The first phase focuses on the incorporation of automated border control, additional security checkpoints and an enhanced entrance, which opens up sightlines and addresses intuitive wayfinding. The latter phases and holistic vision for the processing hall will also look at the development of innovative security processing initiatives and additional ‘smart security’ technology.
HASSELL is responsible for defining the passenger experience and ‘look and feel’ for the landside departures journey as part of a longer-term strategy of redevelopment for the airport. As part of this strategy, a passenger process map has been developed, which defines both the aspirations for materials and finishes, and the emotional experience.
In a contemporary airport where hospitality is often seen as the focus of the terminal environment, inspiration has been drawn from the aforementioned high-end luxury sports car production lines to inform the aesthetic of the processing hall. More like a futuristic laboratory environment than a dusty factory, the notion of the production line and efficiency has an interesting synergy. Using elegant and streamlined forms also assists to focus the passenger on the task at hand and enhance the intuitiveness of the journey.

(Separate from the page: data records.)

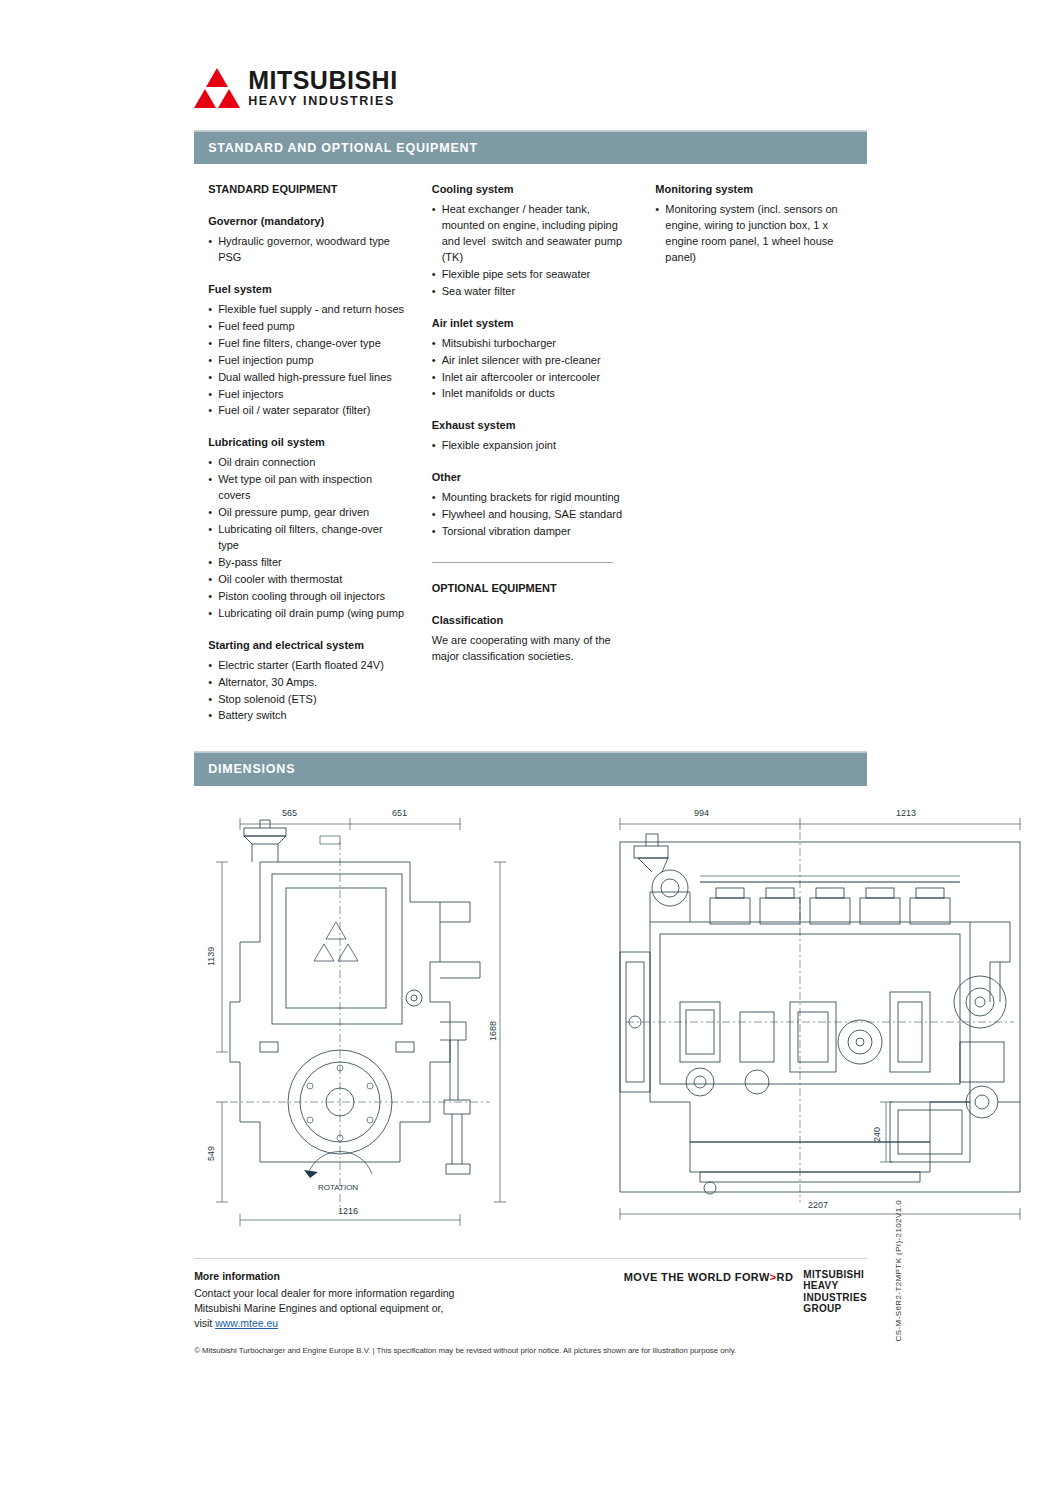MITSUBISHI
HEAVY INDUSTRIES
STANDARD AND OPTIONAL EQUIPMENT
STANDARD EQUIPMENT
Governor (mandatory)
Hydraulic governor, woodward type PSG
Fuel system
Flexible fuel supply - and return hoses
Fuel feed pump
Fuel fine filters, change-over type
Fuel injection pump
Dual walled high-pressure fuel lines
Fuel injectors
Fuel oil / water separator (filter)
Lubricating oil system
Oil drain connection
Wet type oil pan with inspection covers
Oil pressure pump, gear driven
Lubricating oil filters, change-over type
By-pass filter
Oil cooler with thermostat
Piston cooling through oil injectors
Lubricating oil drain pump (wing pump
Starting and electrical system
Electric starter (Earth floated 24V)
Alternator, 30 Amps.
Stop solenoid (ETS)
Battery switch
Cooling system
Heat exchanger / header tank, mounted on engine, including piping and level switch and seawater pump (TK)
Flexible pipe sets for seawater
Sea water filter
Air inlet system
Mitsubishi turbocharger
Air inlet silencer with pre-cleaner
Inlet air aftercooler or intercooler
Inlet manifolds or ducts
Exhaust system
Flexible expansion joint
Other
Mounting brackets for rigid mounting
Flywheel and housing, SAE standard
Torsional vibration damper
OPTIONAL EQUIPMENT
Classification
We are cooperating with many of the major classification societies.
Monitoring system
Monitoring system (incl. sensors on engine, wiring to junction box, 1 x engine room panel, 1 wheel house panel)
DIMENSIONS
565 651 1139 549 1688 1216 ROTATION
994 1213 2207 240
More information
Contact your local dealer for more information regarding
Mitsubishi Marine Engines and optional equipment or,
visit www.mtee.eu
MOVE THE WORLD FORW>RD
MITSUBISHI
HEAVY
INDUSTRIES
GROUP
© Mitsubishi Turbocharger and Engine Europe B.V. | This specification may be revised without prior notice. All pictures shown are for illustration purpose only.
CS-M-S6R2-T2MPTK (PI)-2102V1.0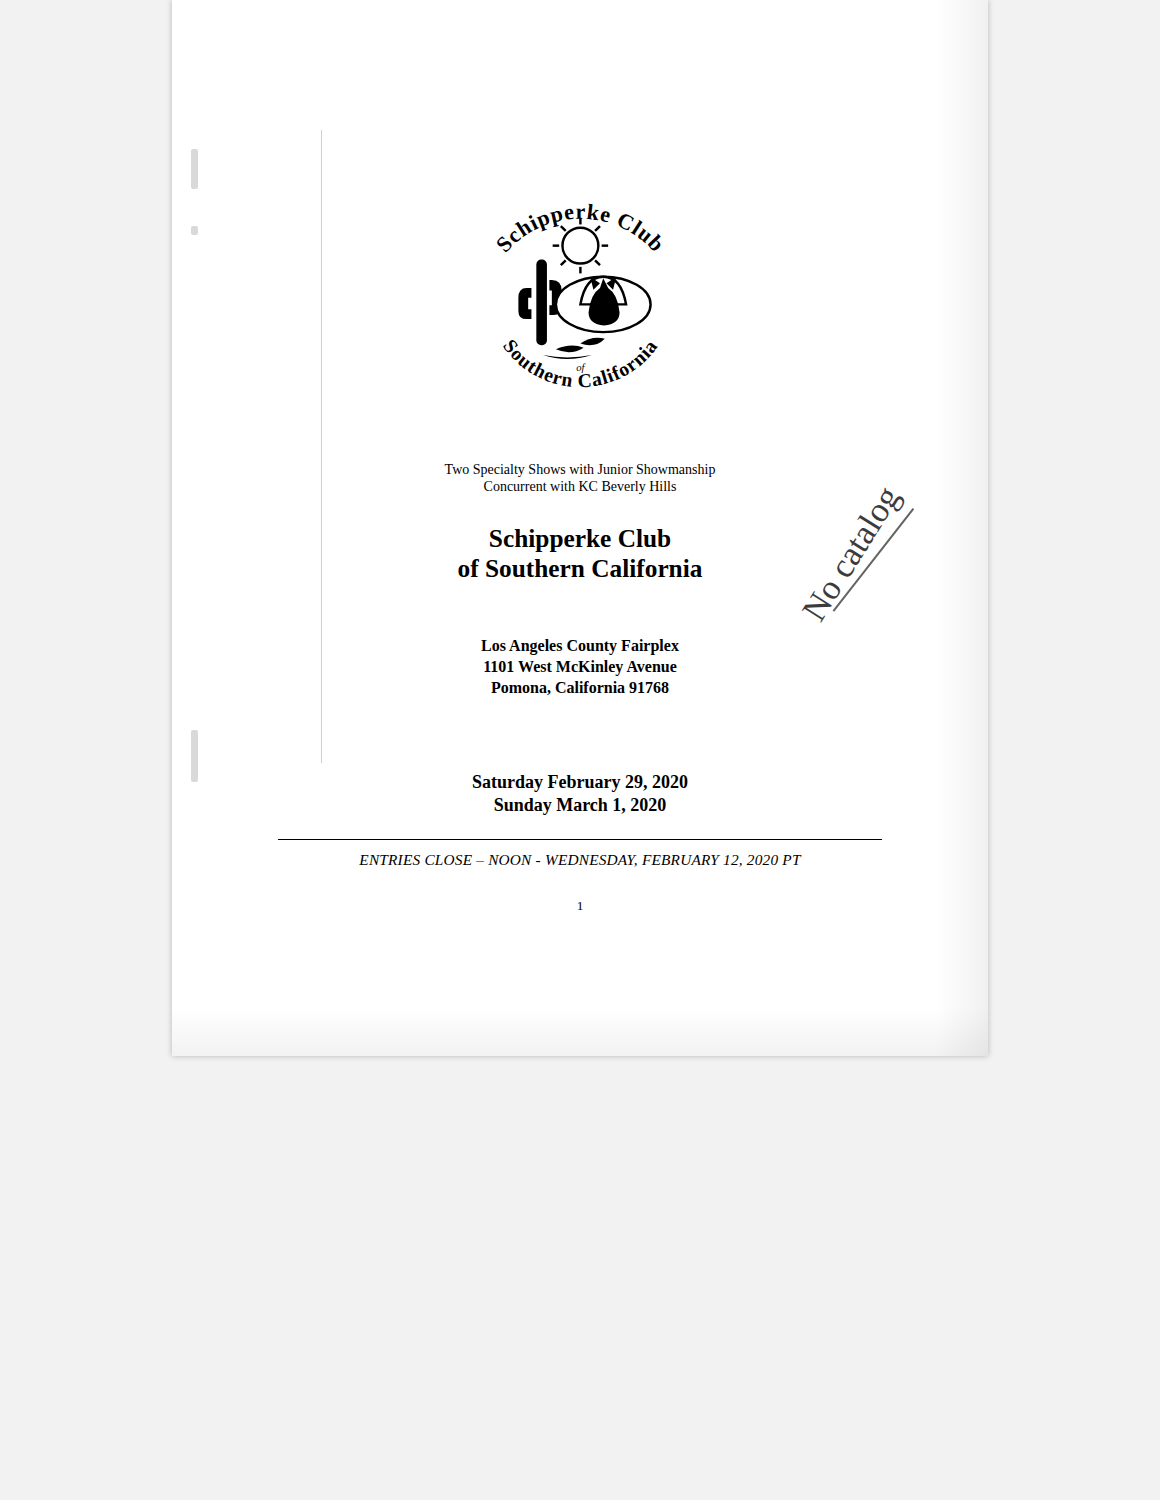No catalog
Schipperke Club Southern California of
Two Specialty Shows with Junior Showmanship
Concurrent with KC Beverly Hills
Schipperke Club
of Southern California
Los Angeles County Fairplex
1101 West McKinley Avenue
Pomona, California 91768
Saturday February 29, 2020
Sunday March 1, 2020
ENTRIES CLOSE – NOON - WEDNESDAY, FEBRUARY 12, 2020 PT
1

Further to this project, HASSELL is also currently working with clients in the border protection sphere to integrate automated biometric screening processes into terminal design. This technology would streamline the immigration process and, when rolled out across Australia, would run adjacently to security screening processes.
What it comes down to is that innovations in technology and airport processing practices are changing rapidly. The long-term goal is that security screening won’t really be something passengers are aware is happening. The short-term vision is about increasing the streamlined nature of security processes. This not only increases passenger confidence, but it also increases the space dedicated to passenger, staff and visitor amenities, which ultimately improves the entire passenger experience.
Matthew Abbott is a senior associate at international design practice HASSELL.